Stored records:

Segment Open

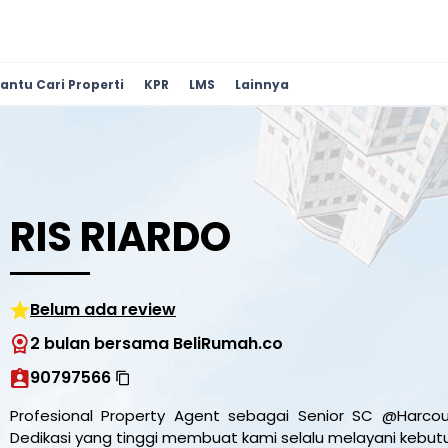
antu Cari Properti
KPR
LMS
Lainnya
RIS RIARDO
Belum ada review
2 bulan bersama BeliRumah.co
90797566
Profesional Property Agent sebagai Senior SC @Harco
Dedikasi yang tinggi membuat kami selalu melayani kebutuh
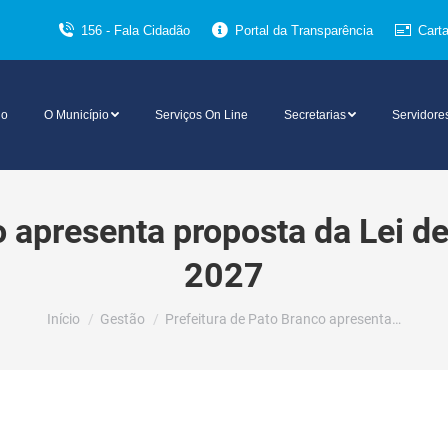
156 - Fala Cidadão
Portal da Transparência
Cart
io
O Município
Serviços On Line
Secretarias
Servidore
o apresenta proposta da Lei de
2027
Você está aqui:
Início
Gestão
Prefeitura de Pato Branco apresenta…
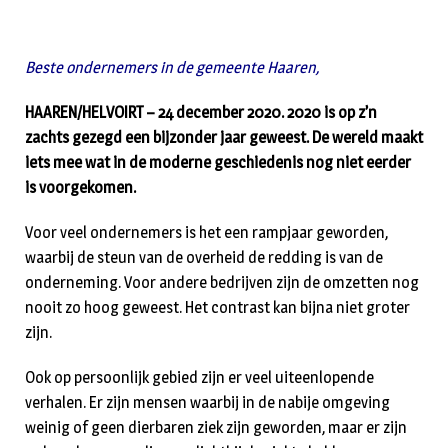
Beste ondernemers in de gemeente Haaren,
HAAREN/HELVOIRT – 24 december 2020. 2020 is op z’n
zachts gezegd een bijzonder jaar geweest. De wereld maakt
iets mee wat in de moderne geschiedenis nog niet eerder
is voorgekomen.
Voor veel ondernemers is het een rampjaar geworden,
waarbij de steun van de overheid de redding is van de
onderneming. Voor andere bedrijven zijn de omzetten nog
nooit zo hoog geweest. Het contrast kan bijna niet groter
zijn.
Ook op persoonlijk gebied zijn er veel uiteenlopende
verhalen. Er zijn mensen waarbij in de nabije omgeving
weinig of geen dierbaren ziek zijn geworden, maar er zijn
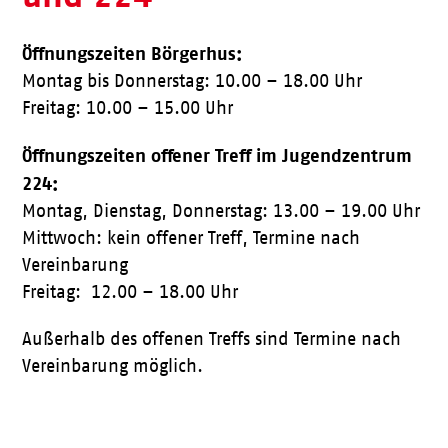
Öffnungszeiten Börgerhus:
Montag bis Donnerstag: 10.00 – 18.00 Uhr
Freitag: 10.00 – 15.00 Uhr
Öffnungszeiten offener Treff im Jugendzentrum
224:
Montag, Dienstag, Donnerstag: 13.00 – 19.00 Uhr
Mittwoch: kein offener Treff, Termine nach
Vereinbarung
Freitag: 12.00 – 18.00 Uhr
Außerhalb des offenen Treffs sind Termine nach
Vereinbarung möglich.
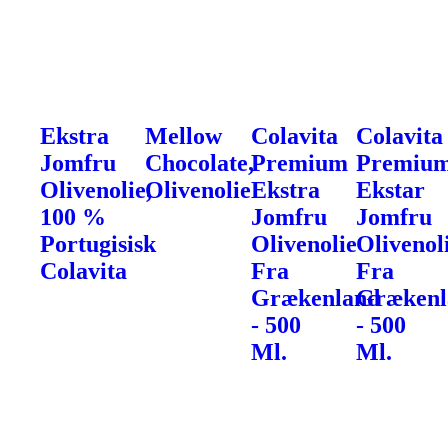
Ekstra
Mellow
Colavita
Colavita
Jomfru
Chocolate,
Premium
Premiu
Olivenolie,
Olivenolie
Ekstra
Ekstar
100 %
Jomfru
Jomfru
Portugisisk
Olivenolie
Olivenol
Colavita
Fra
Fra
Grækenland
Grækenl
- 500
- 500
Ml.
Ml.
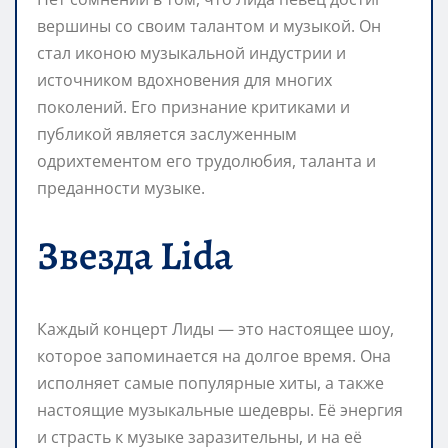
вершины со своим талантом и музыкой. Он
стал иконою музыкальной индустрии и
источником вдохновения для многих
поколений. Его признание критиками и
публикой является заслуженным
одрихтементом его трудолюбия, таланта и
преданности музыке.
Звезда Lida
Каждый концерт Лиды — это настоящее шоу,
которое запоминается на долгое время. Она
исполняет самые популярные хиты, а также
настоящие музыкальные шедевры. Её энергия
и страсть к музыке заразительны, и на её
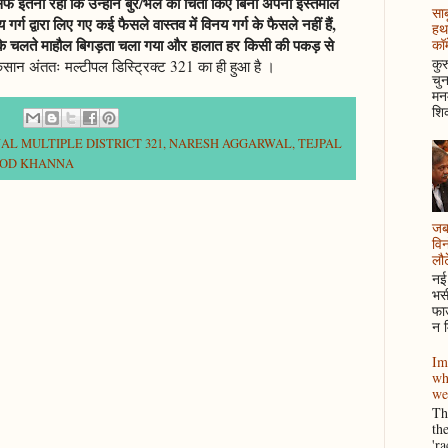
्फ इतना रहा कि उन्होंने बुरे/भले की चिंता किए बिना अपना इस्तेमाल
साब
र्ग द्वारा लिए गए कई फैसले वास्तव में विनय गर्ग के फैसले नहीं हैं,
हथ
िनके चलते माहौल बिगड़ता चला गया और हालात हर किसी की पकड़ से
कॉम
कुर
 नुकसान अंततः मल्टीपल डिस्ट्रिक्ट 321 का ही हुआ है ।
चुन
मनम
शिक
AL MULTIPLE DISTRICT 321
,
NARESH AGGARWAL
,
TEJPAL
NOD KHANNA
जब 
विन
लौटे
नई 
भसी
फाउ
न म
Im
wh
we
Thi
th
'r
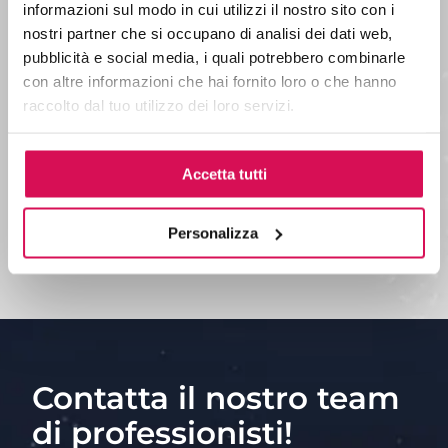
informazioni sul modo in cui utilizzi il nostro sito con i
nostri partner che si occupano di analisi dei dati web,
pubblicità e social media, i quali potrebbero combinarle
con altre informazioni che hai fornito loro o che hanno
raccolto dal tuo utilizzo dei loro servizi.
Accetta tutti
Personalizza
Contatta il nostro team
di professionisti!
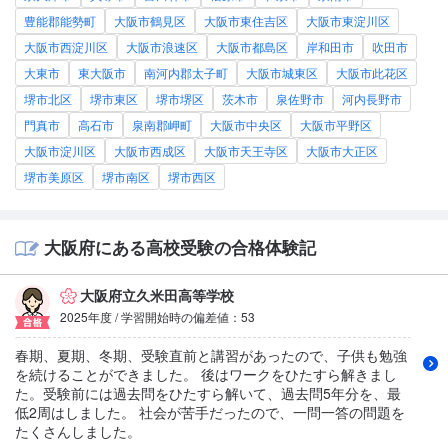
豊能郡能勢町
大阪市鶴見区
大阪市東住吉区
大阪市東淀川区
大阪市西淀川区
大阪市浪速区
大阪市都島区
岸和田市
吹田市
大東市
東大阪市
南河内郡太子町
大阪市城東区
大阪市此花区
堺市北区
堺市東区
堺市堺区
茨木市
泉佐野市
河内長野市
門真市
高石市
泉南郡岬町
大阪市中央区
大阪市平野区
大阪市淀川区
大阪市西成区
大阪市天王寺区
大阪市大正区
堺市美原区
堺市南区
堺市西区
大阪府にある高校受験の合格体験記
大阪府立久米田高等学校
2025年度 / 学習開始時の偏差値：53
春期、夏期、冬期、受験直前と講習があったので、子供も勉強
を続けることができました。 後はワークをひたすら解きまし
た。受験前には過去問をひたすら解いて、過去問5年分を、最
低2周はしました。 社会が苦手だったので、一問一答の問題を
たくさんしました。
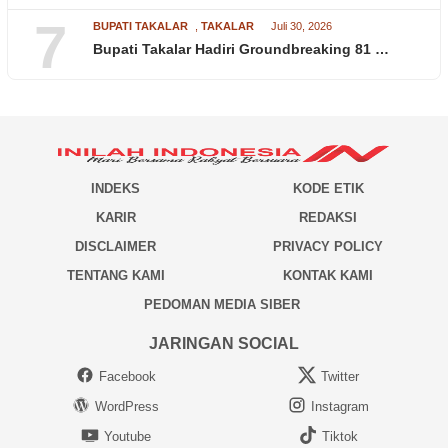
7
BUPATI TAKALAR
,
TAKALAR
Juli 30, 2026
Bupati Takalar Hadiri Groundbreaking 81 …
INDEKS
KODE ETIK
KARIR
REDAKSI
DISCLAIMER
PRIVACY POLICY
TENTANG KAMI
KONTAK KAMI
PEDOMAN MEDIA SIBER
JARINGAN SOCIAL
Facebook
Twitter
WordPress
Instagram
Youtube
Tiktok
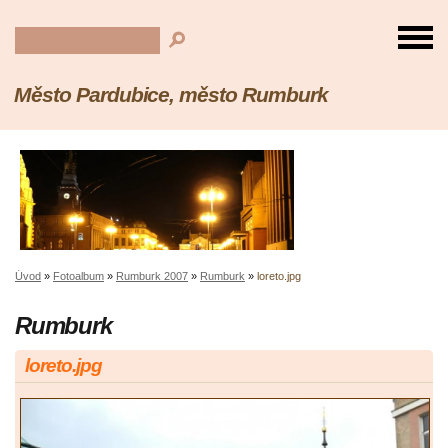
Město Pardubice, město Rumburk
Úvod
»
Fotoalbum
»
Rumburk 2007
»
Rumburk
»
loreto.jpg
Rumburk
loreto.jpg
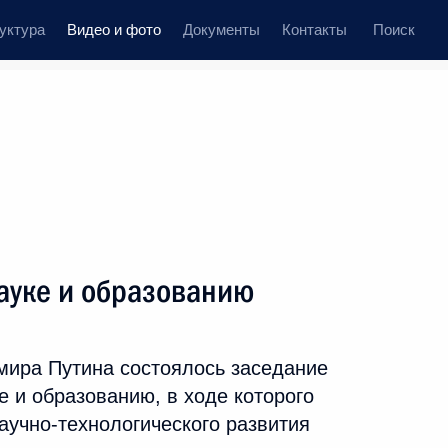
уктура
Видео и фото
Документы
Контакты
Поиск
иси
 встречи
Церемонии
декабрь, 2016
ть следующие материалы
ауке и образованию
Церемония вручения премии
ира Путина состоялось заседание
Русского географического
е и образованию, в ходе которого
общества
аучно-технологического развития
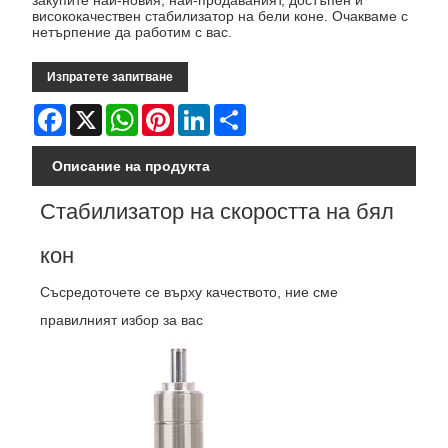
закупите най-новия, най-продаваният, достъпен и
висококачествен стабилизатор на бели коне. Очакваме с
нетърпение да работим с вас.
Изпратете запитване
Facebook
X
WhatsApp
Pinterest
LinkedIn
Share
Описание на продукта
Стабилизатор на скоростта на бял
кон
Съсредоточете се върху качеството, ние сме
правилният избор за вас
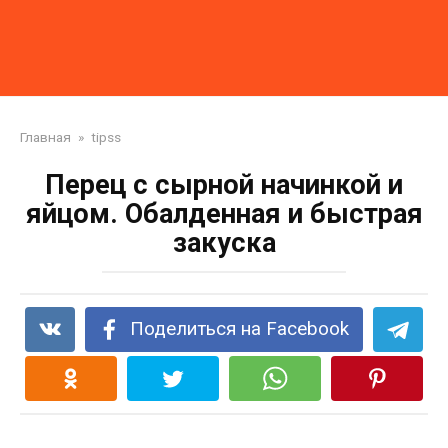
Главная
»
tipss
Перец с сырной начинкой и
яйцом. Обалденная и быстрая
закуска
Поделиться на Facebook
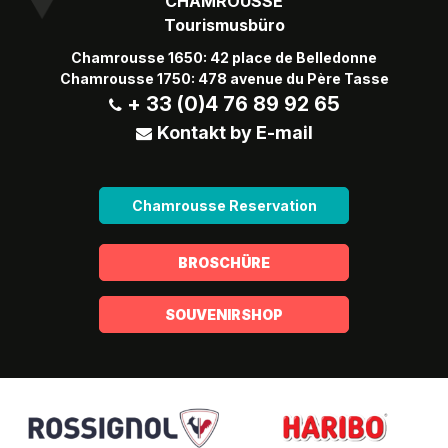
CHAMROUSSE
Tourismusbüro
Chamrousse 1650: 42 place de Belledonne
Chamrousse 1750: 478 avenue du Père Tasse
+ 33 (0)4 76 89 92 65
Kontakt by E-mail
Chamrousse Reservation
BROSCHÜRE
SOUVENIRSHOP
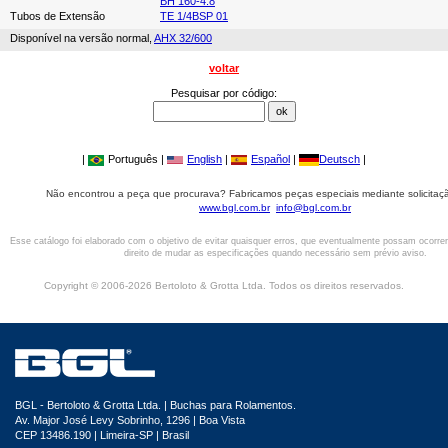
BH 160-4.8
Tubos de Extensão
TE 1/4BSP 01
Disponível na versão normal,
AHX 32/600
voltar
Pesquisar por código:
|
Português |
English
|
Español
|
Deutsch
|
Não encontrou a peça que procurava? Fabricamos peças especiais mediante solicitaçã
www.bgl.com.br
info@bgl.com.br
Esse catálogo foi elaborado com o objetivo de evitar quaisquer erros, que eventualmente possam ocorre
direito de mudar as especificações quando necessário sem prévio aviso.
Copyright © 2006-2026 Bertoloto & Grotta Ltda. Todos os direitos reservados.
BGL - Bertoloto & Grotta Ltda. | Buchas para Rolamentos.
Av. Major José Levy Sobrinho, 1296 | Boa Vista
CEP 13486.190 | Limeira-SP | Brasil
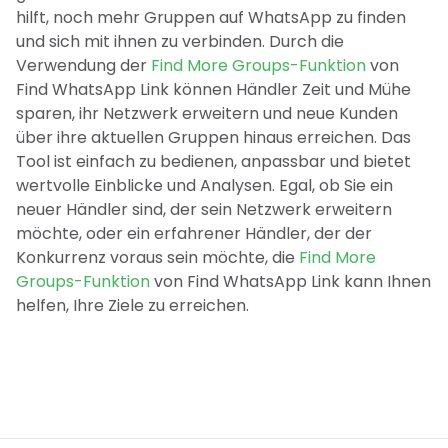
hilft, noch mehr Gruppen auf WhatsApp zu finden
und sich mit ihnen zu verbinden. Durch die
Verwendung der
Find More Groups-Funktion
von
Find WhatsApp Link können Händler Zeit und Mühe
sparen, ihr Netzwerk erweitern und neue Kunden
über ihre aktuellen Gruppen hinaus erreichen. Das
Tool ist einfach zu bedienen, anpassbar und bietet
wertvolle Einblicke und Analysen. Egal, ob Sie ein
neuer Händler sind, der sein Netzwerk erweitern
möchte, oder ein erfahrener Händler, der der
Konkurrenz voraus sein möchte, die
Find More
Groups-Funktion
von Find WhatsApp Link kann Ihnen
helfen, Ihre Ziele zu erreichen.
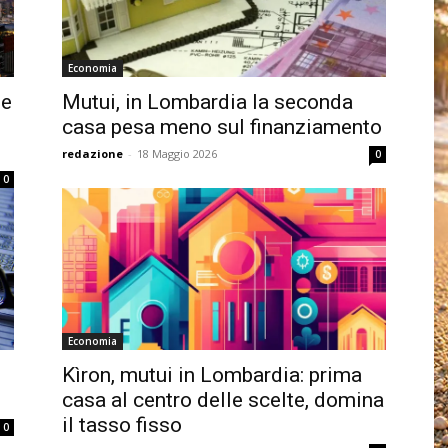
Economia
le
Mutui, in Lombardia la seconda
casa pesa meno sul finanziamento
redazione
-
18 Maggio 2026
0
0
Economia
Kìron, mutui in Lombardia: prima
casa al centro delle scelte, domina
il tasso fisso
0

Segment Closed

TO DO
Here the job is to copy the stretch of records from the line containing "Freitag: 12.00 – 18.00 Uhr" through the line containing "nostri partner che", word for word. Leave every picture out.

RESPONSE
Freitag: 12.00 – 18.00 Uhr
Außerhalb des offenen Treffs sind Termine nach
Vereinbarung möglich.
Ekstra
Mellow
Colavita
Colavita
Jomfru
Chocolate,
Premium
Premiu
Olivenolie,
Olivenolie
Ekstra
Ekstar
100 %
Jomfru
Jomfru
Portugisisk
Olivenolie
Olivenol
Colavita
Fra
Fra
Grækenland
Grækenl
- 500
- 500
Ml.
Ml.
вершины со своим талантом и музыкой. Он
стал иконою музыкальной индустрии и
источником вдохновения для многих
поколений. Его признание критиками и
публикой является заслуженным
одрихтементом его трудолюбия, таланта и
преданности музыке.
Звезда Lida
Каждый концерт Лиды — это настоящее шоу,
которое запоминается на долгое время. Она
исполняет самые популярные хиты, а также
настоящие музыкальные шедевры. Её энергия
и страсть к музыке заразительны, и на её
्फ इतना रहा कि उन्होंने बुरे/भले की चिंता किए बिना अपना इस्तेमाल
साब
र्ग द्वारा लिए गए कई फैसले वास्तव में विनय गर्ग के फैसले नहीं हैं,
हथ
िनके चलते माहौल बिगड़ता चला गया और हालात हर किसी की पकड़ से
कॉम
कुर
 नुकसान अंततः मल्टीपल डिस्ट्रिक्ट 321 का ही हुआ है ।
चुन
मनम
शिक
AL MULTIPLE DISTRICT 321
,
NARESH AGGARWAL
,
TEJPAL
NOD KHANNA
जब 
विन
लौटे
नई 
भसी
फाउ
न म
Im
wh
we
Thi
th
'r
informazioni sul modo in cui utilizzi il nostro sito con i
nostri partner che si occupano di analisi dei dati web,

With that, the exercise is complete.